Kwadrant - Bedrijven

De plannen voorzien in de herontwikkeling van het voormalige Miss Etam terrein tot regulier bedrijventerrein. Het gebied heeft al een bedrijfsbestemming.

Het beleid is gericht op herstructurering van het bestaand bedrijventerrein naar regulier bedrijventerrein met een hoogwaardige uitstraling en mogelijkheden voor grootschalige detailhandel.

Het bestemmingsplan maakt reguliere bedrijvigheid mogelijk. De activiteiten van de autodealer Impala zijn ook mogelijk gemaakt in dit bestemmingsplan.

Kwadrant- West

Dit deel van het Kwadrant heeft betrekking op het huidige complex van de TV Seghwaert en de gronden tot aan de Zegwaartseweg. Het voornemen is het tuinencomplex te verplaatsen naar een nieuwe locatie buiten het plangebied (Buytenpark). Het tuinencomplex komt daardoor vrij voor herontwikkeling. De plannen voor herontwikkeling zijn op dit moment onvoldoende concreet uitgewerkt. Gelet op het voorgaande is besloten de locatie niet mee te nemen in dit bestemmingsplan. Wanneer de herontwikkelingsplannen zijn uitgekristalliseerd, zal voor deze locatie een aparte ruimtelijke procedure worden gevolgd.

2.3.5 Regionale Nota Mobiliteit Haaglanden (2005)

Het Stadsgewest Haaglanden geeft in de Regionale Nota Mobilitiet (RNM) aan met welk samenhangend pakket aan beleid en projecten het de regio voor de periode tot 2020 beter bereikbaar, verkeersveiliger en leefbaarder wil maken. Het aantal instappers in het regionaal openbaar vervoer neemt sterk toe als gevolg van de verwachte mobiliteitsgroei van 20 tot 30% in 2015. Om de toename van het reizigersaanbod te kunnen accommoderen wordt ingezet op een verhoging van het aandeel openbaar vervoer binnen de totale mobiliteit. Haaglanden wil deze doelstelling realiseren met het continueren van gefinancierde projecten en het voorzieningenniveau in stand houden. In de periode tot 2011 wordt het lijnennet in de regio Haaglanden uitgebreid door een groot aantal projecten. Deze projecten zijn op dit moment in uitvoering of worden in de periode tot 2011 uitgevoerd.
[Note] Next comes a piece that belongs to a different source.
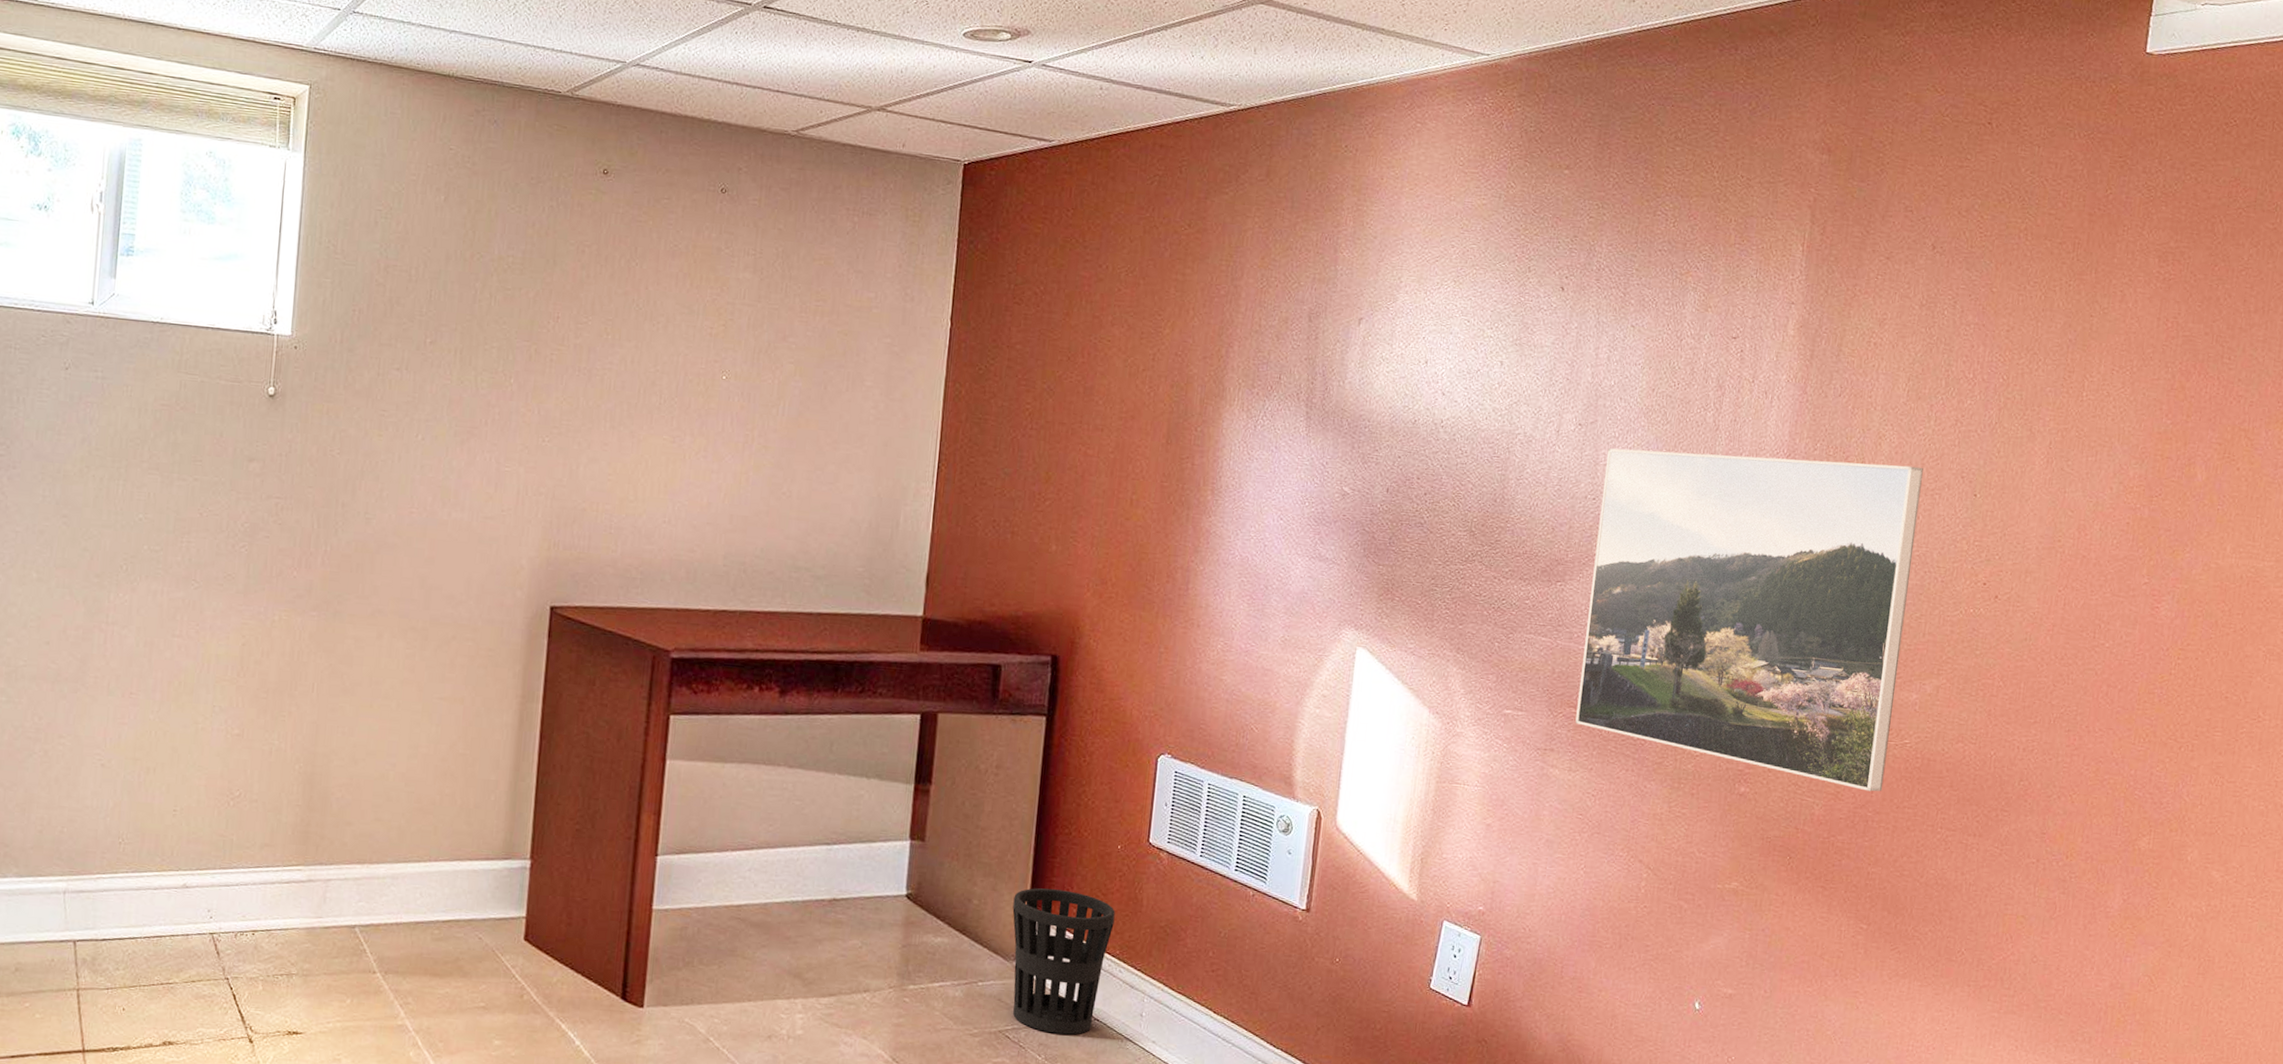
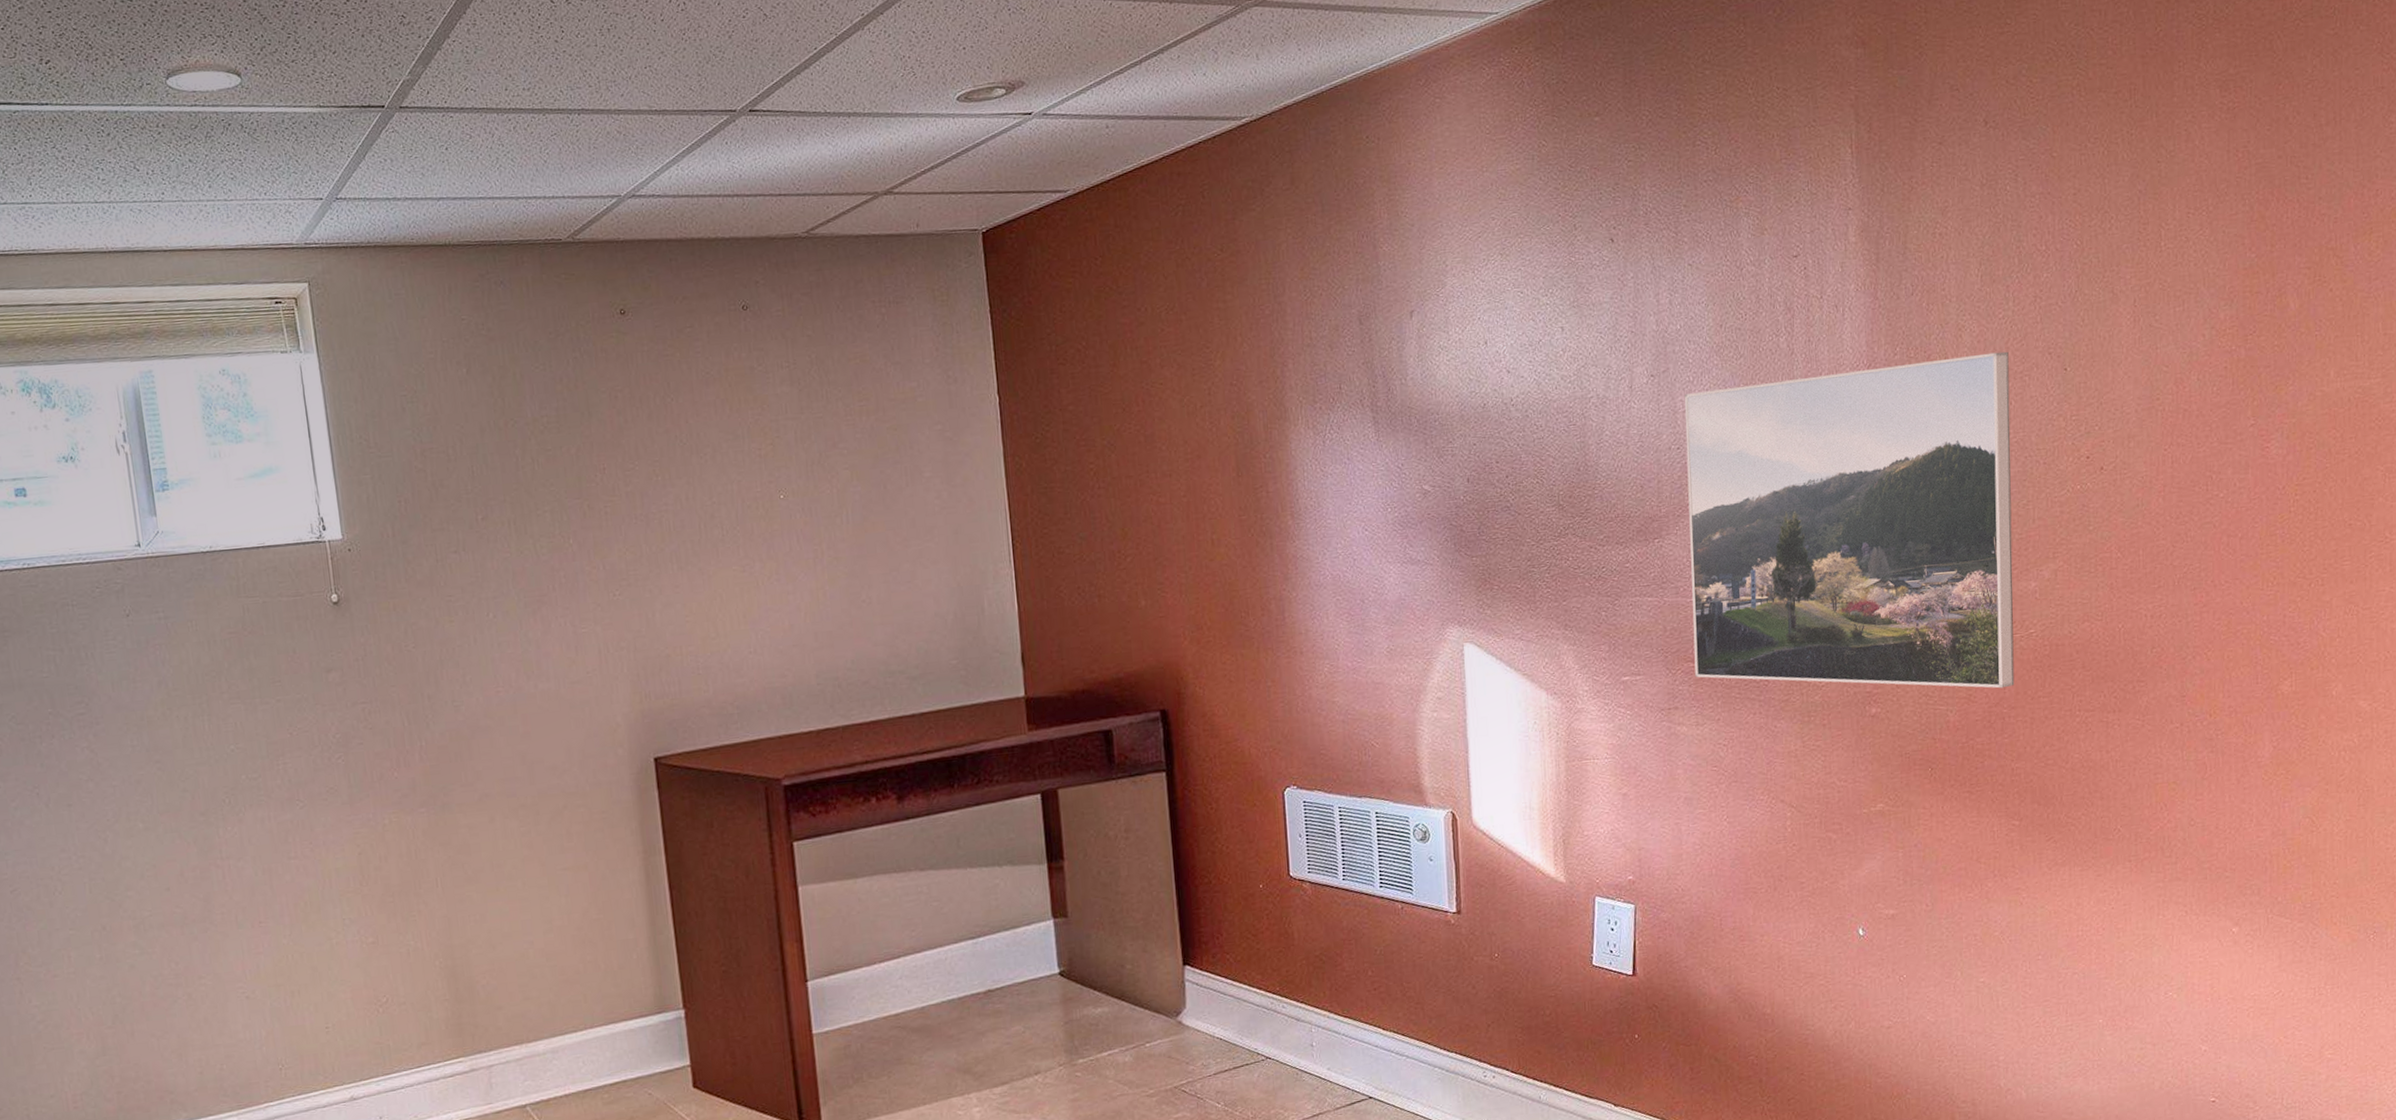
wastebasket: present [1012,888,1115,1035] -> none [1165,938,1270,1080]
Het stadsgewest zet zich in voor het verbeteren van de bereikbaarheid van het plangebied. Dit gebeurt door te zorgen voor een busstation en door de verbetering van de functie van deelgebied BleiZo in de ketenmobiliteit. Hiermee hangt de realisatie van P&R-plekken en fietsvoorzieningen samen. Ook investeert het stadsgewest in goede reisinformatie, zowel statisch als dynamisch. De stadsregio draagt ook bij aan de stationsontwikkeling.